The rest of the deck is a pretty standard affair. Quick Ball SSH 179, Evolution Incense SSH 163, and Pokemon Communication TEU 152are your search cards.  

Oleana RCL 163 is an alternative to Thievul, and basically does the same thing.  Look at your opponent's hand and put a trainer on the bottom of their deck.  

Marnie CPA 56 and Cynthia & Caitlin CEC 189 are consistency cards, with Cynthia & Caitlin also letting you reuse supporters.  Pokegear 3.0 SSH 174 is an important card, as it helps you find your Oleanas and important supporter cards faster. 

Boss's Orders RCA 154 and Switch EVO 88 round out the gusting and switching cards.  

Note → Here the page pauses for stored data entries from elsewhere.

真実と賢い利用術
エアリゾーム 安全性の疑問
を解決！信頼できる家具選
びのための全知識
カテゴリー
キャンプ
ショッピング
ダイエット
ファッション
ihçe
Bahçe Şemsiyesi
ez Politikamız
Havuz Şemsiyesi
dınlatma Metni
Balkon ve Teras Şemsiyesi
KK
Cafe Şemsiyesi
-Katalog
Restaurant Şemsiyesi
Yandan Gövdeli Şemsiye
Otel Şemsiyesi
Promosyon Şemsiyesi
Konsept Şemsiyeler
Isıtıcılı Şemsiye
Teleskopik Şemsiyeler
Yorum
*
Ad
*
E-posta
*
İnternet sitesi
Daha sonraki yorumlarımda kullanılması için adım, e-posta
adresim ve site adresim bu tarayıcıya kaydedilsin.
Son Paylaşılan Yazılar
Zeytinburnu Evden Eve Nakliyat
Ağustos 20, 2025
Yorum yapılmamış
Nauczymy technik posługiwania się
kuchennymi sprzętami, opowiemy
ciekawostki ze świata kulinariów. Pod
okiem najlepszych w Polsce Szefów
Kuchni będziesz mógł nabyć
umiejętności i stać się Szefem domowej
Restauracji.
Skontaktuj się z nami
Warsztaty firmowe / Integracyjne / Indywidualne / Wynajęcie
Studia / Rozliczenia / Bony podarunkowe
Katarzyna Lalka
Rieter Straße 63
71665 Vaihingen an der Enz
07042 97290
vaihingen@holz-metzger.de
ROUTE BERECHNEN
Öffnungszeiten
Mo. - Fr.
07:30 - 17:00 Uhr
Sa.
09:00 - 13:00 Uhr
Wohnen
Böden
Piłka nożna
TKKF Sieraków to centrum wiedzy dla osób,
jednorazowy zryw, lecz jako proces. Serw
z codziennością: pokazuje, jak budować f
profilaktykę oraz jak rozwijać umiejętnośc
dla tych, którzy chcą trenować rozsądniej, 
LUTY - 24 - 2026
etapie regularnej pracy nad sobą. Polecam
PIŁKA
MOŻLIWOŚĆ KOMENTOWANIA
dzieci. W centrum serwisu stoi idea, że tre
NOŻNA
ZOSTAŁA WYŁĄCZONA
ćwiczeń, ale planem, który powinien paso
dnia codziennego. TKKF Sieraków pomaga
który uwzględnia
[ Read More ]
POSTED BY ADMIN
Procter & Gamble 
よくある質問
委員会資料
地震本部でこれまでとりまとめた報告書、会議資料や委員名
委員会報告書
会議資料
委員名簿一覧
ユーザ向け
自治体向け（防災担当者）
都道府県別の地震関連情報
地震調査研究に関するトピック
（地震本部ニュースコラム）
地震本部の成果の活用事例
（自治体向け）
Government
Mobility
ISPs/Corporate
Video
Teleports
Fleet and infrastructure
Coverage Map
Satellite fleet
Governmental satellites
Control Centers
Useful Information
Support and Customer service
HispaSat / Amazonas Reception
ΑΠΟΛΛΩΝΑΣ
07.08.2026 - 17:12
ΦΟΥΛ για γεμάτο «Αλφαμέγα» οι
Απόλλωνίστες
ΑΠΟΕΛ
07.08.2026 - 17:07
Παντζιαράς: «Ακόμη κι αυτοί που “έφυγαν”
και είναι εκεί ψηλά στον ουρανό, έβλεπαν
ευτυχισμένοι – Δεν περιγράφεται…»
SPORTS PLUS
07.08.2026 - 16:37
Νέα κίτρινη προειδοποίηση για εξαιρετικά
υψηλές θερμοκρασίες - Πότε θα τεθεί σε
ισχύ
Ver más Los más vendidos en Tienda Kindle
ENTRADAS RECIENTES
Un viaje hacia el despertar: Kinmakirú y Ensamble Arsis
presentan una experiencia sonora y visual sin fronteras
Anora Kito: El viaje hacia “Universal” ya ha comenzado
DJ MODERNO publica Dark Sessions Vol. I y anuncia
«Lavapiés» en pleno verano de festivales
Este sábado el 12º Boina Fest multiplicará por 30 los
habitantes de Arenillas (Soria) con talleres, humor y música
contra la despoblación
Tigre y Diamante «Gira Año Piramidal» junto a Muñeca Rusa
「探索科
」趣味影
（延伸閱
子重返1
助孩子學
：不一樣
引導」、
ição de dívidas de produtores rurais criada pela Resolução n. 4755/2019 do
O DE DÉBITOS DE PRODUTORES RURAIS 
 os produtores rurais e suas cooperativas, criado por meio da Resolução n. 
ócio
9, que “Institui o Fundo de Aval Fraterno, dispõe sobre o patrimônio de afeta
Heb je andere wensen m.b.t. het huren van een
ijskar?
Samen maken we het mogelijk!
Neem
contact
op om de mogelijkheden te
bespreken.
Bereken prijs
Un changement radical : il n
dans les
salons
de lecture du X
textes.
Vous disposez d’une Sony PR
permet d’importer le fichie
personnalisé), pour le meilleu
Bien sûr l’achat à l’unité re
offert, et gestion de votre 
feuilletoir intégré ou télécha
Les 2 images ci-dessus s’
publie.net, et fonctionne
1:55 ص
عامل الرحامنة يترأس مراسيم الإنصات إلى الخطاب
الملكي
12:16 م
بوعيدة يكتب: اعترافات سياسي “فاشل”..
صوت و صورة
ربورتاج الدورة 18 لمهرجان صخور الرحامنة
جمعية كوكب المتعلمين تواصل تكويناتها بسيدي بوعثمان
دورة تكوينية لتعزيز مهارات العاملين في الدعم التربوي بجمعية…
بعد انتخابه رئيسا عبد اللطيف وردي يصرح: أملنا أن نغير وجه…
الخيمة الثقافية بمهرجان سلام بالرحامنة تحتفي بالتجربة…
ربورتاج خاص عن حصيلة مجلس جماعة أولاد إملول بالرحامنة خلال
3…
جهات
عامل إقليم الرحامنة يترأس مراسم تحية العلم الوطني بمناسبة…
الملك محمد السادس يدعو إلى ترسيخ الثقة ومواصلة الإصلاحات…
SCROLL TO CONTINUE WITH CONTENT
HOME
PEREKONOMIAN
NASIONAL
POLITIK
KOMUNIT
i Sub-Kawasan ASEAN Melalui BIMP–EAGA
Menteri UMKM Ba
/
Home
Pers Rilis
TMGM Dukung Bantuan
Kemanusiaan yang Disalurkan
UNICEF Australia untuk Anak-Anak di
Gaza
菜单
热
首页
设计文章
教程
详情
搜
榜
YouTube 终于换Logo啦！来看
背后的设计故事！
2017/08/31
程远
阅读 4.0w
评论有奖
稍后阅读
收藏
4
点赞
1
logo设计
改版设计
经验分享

Finally, Galar Mine RCL 160 helps you strand a Pokemon in the active.  Until we get a better stadium, this is pretty much the go-to for stall/control decks.  

CONCLUSION

To conclude, even though the format is being artificially repressed by the existence of ADP and over similarly-overpowered cards, we can still find ways to have fun while trolling opponents.  If you get the chance, give the deck a try.  It's a little bit tricky to get going.  But once you have the lock-up, I'm pretty sure your opponent won't be able to get out.  But always remember.  Don't gloat, win humbly, and be sympathetic to your opponent.  Remember, they never asked for this.